One of my favorite things to do with kids is ask them why they are thankful to God. They give the best answers, in my humble opinion. I remember a particular answer that has stuck with me for years, like an ebbing tide that rises and falls during particular periods of my life. On a sunny afternoon in December, which is rare in the Northwest, I was talking to a group of young people of varying ages. My daughter was one of them. The question: Why are you thankful to God? Her answer: “I’m thankful to God for creativity because He is creative.”
My daughter truly is creative and it is through this medium that she has mastered her academic pursuits, putting to use a love of reading to power her educational process. I have to admit that there is no rocket science in that statement, but there is a deep knowing in it that society often overlooks. It is a connection that I didn’t consciously and consistently make up to that point, and I love the arts and creative genres.
This lack of connection is to the detriment of some children. The act of creating is God-like. It certainly doesn’t make anyone God, but it does do something important. It reveals our power to shape and define the world in which we live. It exemplifies our power to make a mark. I wonder in a world of striving — to be seen, to arrive, to be unique — if our drifting away from the creative has something to do with this deep yearning. I especially grieve this opportunity for our most vulnerable children.
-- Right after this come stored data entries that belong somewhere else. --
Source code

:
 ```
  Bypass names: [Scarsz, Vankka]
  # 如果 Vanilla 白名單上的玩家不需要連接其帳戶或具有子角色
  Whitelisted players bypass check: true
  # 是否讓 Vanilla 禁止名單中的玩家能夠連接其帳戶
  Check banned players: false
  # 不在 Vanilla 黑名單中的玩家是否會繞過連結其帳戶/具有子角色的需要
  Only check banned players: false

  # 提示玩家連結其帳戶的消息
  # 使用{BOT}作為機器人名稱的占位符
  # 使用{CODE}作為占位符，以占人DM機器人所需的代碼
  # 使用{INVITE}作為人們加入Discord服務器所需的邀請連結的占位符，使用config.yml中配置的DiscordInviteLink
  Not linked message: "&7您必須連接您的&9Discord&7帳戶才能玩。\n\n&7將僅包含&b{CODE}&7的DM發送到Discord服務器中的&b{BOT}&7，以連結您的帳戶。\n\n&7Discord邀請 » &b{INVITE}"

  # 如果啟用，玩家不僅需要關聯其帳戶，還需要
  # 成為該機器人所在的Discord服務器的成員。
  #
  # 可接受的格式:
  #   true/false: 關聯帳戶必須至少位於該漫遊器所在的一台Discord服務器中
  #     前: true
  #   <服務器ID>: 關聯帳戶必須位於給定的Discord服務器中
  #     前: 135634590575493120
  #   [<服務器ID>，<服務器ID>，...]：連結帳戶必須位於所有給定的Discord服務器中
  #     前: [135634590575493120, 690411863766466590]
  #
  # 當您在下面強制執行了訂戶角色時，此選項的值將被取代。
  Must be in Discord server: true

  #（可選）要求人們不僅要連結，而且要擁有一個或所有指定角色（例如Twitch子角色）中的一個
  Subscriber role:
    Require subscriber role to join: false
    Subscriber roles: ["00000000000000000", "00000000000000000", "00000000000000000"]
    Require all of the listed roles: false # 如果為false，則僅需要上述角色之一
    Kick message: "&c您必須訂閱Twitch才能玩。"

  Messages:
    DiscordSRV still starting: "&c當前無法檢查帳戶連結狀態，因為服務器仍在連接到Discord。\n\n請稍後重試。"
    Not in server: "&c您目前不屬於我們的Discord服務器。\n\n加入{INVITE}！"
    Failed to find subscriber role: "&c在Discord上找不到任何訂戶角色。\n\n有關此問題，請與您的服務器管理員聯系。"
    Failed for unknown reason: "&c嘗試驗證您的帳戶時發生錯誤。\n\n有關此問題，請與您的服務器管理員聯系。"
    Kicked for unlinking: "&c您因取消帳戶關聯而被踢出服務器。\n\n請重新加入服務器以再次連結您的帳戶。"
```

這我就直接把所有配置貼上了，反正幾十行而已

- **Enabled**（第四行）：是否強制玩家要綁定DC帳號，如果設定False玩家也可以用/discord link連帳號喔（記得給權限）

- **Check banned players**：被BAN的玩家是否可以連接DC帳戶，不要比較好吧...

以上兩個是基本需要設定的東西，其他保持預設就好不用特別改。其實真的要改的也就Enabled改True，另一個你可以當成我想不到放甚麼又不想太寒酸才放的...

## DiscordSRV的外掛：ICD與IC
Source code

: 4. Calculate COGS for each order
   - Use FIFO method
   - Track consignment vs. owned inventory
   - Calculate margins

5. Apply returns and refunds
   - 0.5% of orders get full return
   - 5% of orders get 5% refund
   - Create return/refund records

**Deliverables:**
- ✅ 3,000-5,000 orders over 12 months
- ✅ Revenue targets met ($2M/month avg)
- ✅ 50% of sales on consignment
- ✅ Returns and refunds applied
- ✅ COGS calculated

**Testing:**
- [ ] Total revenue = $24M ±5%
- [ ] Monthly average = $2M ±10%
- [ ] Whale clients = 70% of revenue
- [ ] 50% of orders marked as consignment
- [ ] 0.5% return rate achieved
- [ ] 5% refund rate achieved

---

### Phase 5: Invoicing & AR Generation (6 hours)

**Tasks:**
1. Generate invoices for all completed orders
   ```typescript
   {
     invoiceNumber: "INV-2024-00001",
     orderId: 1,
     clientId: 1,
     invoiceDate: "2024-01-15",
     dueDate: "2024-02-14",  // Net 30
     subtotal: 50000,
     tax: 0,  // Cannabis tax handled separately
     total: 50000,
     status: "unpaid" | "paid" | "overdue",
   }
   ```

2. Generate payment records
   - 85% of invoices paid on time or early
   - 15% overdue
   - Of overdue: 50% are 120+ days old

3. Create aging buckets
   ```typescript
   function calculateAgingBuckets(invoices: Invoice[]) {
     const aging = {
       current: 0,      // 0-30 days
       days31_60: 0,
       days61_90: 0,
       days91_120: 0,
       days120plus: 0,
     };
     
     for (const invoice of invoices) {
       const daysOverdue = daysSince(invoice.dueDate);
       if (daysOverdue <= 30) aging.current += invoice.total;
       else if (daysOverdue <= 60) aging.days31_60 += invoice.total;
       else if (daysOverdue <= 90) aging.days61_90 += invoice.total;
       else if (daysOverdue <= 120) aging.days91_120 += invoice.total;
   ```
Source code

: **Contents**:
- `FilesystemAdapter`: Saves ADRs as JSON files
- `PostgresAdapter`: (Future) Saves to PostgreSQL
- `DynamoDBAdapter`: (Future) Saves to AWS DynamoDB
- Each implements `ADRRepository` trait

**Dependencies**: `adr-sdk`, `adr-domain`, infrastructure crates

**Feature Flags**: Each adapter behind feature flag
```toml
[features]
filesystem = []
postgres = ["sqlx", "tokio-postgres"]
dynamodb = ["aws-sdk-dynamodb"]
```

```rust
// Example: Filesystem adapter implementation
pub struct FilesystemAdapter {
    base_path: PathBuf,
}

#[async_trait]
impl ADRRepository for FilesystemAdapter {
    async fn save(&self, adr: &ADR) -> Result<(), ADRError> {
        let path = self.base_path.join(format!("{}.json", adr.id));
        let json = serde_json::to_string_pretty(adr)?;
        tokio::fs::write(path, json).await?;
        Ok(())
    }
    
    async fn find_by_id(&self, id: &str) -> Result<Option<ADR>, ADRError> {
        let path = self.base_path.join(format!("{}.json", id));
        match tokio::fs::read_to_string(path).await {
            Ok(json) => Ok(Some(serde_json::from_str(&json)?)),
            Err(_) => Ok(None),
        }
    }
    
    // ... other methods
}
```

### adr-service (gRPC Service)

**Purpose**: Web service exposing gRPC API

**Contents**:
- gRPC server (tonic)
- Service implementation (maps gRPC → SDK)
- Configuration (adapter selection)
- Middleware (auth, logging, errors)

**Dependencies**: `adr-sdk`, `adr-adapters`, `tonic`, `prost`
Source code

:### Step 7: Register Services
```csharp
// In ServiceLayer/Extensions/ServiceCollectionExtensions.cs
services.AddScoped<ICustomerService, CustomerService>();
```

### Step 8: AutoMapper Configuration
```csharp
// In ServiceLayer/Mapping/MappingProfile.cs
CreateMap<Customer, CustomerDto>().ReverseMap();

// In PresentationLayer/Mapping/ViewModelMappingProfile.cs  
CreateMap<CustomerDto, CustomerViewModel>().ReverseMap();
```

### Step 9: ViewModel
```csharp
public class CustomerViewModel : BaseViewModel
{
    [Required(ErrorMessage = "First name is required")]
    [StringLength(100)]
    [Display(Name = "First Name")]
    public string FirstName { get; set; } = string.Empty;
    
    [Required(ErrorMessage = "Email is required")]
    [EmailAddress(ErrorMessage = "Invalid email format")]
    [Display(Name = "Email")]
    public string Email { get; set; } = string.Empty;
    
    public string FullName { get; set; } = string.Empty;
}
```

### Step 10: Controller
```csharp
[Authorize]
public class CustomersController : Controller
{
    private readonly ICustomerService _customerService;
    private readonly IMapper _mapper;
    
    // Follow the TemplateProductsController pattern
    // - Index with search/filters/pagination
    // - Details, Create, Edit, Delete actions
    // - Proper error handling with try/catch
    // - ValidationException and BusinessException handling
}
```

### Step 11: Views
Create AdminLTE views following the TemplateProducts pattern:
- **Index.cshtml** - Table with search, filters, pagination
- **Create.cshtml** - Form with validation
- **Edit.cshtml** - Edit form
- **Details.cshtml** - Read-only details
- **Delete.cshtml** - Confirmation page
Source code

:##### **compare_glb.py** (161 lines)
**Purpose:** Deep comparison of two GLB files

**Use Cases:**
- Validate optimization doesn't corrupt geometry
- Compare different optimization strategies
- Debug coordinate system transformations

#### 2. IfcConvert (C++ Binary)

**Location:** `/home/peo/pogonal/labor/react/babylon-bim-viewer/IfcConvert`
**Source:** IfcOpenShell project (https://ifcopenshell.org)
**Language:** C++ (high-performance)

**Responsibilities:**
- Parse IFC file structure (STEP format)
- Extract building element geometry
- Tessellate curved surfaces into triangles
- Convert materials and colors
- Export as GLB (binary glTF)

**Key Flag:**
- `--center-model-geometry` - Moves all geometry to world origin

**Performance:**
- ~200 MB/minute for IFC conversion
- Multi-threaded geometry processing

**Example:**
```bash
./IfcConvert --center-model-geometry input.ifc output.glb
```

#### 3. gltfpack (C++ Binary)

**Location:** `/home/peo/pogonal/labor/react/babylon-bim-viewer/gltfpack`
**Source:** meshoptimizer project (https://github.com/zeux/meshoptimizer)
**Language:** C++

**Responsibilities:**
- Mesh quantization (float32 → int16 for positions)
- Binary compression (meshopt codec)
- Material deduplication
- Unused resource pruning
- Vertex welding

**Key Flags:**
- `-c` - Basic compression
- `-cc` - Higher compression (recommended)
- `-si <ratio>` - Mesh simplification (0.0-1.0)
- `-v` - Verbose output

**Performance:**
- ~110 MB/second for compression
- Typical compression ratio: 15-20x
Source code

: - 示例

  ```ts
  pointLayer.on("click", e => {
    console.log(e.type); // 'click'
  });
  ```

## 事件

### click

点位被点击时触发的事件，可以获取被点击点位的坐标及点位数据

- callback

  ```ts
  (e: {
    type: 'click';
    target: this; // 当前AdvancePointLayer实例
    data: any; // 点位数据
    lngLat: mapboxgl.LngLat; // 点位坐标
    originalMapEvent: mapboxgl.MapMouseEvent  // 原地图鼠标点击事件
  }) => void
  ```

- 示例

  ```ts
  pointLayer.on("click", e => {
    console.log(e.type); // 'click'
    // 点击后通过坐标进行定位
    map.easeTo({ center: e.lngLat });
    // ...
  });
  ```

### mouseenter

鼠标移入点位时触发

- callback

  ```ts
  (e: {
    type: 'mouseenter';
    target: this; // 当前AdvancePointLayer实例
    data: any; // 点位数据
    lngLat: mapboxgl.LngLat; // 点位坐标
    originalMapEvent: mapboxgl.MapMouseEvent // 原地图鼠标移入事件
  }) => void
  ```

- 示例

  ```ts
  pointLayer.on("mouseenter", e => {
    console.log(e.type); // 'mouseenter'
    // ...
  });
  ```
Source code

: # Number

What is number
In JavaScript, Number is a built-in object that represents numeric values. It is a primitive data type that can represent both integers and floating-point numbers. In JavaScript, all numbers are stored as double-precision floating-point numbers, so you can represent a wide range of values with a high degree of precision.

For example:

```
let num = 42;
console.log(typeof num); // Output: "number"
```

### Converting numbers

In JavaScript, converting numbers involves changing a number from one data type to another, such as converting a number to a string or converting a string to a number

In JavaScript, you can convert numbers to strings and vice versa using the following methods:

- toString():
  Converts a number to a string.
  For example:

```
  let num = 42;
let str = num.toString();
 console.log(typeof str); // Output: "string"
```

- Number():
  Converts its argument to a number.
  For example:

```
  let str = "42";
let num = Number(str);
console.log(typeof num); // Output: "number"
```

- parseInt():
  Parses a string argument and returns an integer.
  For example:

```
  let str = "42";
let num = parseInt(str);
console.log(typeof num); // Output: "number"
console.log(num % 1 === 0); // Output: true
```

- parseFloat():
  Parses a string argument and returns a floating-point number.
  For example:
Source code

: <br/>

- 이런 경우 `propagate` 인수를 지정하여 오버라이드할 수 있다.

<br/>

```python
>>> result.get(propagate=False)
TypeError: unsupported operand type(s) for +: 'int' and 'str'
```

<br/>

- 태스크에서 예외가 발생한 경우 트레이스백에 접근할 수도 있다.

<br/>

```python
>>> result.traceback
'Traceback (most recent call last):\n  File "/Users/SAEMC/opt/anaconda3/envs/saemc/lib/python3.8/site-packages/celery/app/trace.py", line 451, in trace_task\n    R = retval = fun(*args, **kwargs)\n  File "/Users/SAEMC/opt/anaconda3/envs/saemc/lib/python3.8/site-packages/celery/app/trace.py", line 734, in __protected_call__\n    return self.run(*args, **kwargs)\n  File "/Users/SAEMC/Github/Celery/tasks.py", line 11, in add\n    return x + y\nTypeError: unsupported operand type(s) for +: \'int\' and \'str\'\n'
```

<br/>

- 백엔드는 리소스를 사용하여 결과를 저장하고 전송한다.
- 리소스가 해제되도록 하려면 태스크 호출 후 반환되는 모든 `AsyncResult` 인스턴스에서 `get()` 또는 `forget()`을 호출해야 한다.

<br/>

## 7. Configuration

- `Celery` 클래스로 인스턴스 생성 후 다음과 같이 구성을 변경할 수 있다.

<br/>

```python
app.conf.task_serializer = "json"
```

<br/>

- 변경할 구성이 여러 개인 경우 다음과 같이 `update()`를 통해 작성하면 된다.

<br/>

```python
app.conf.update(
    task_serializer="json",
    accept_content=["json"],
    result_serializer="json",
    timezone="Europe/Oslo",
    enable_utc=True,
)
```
We are learning so much about the ways art, music, and other creative genres can help to heal and to reveal.
One of our newest activities that we’ve only moderately piloted is “play spaces” to help children recover from trauma in the midst of disasters. I’ve been reading online about the use of music in patients with debilitating diseases like Alzheimer’s and the breakthroughs that have been seen. As I reflect, I realize that in a heady information world, we may be missing the power of the creative to transform and not just amaze. This means unleashing the creative potential in our children.
Image is a powerful thing. Creative people are seen in many different ways. We all have creativity to some degree. How much more space would we we create for creativity, and how much more value would we place on it, if we actively saw it as a way we bear, and allow others to bear, the image of God?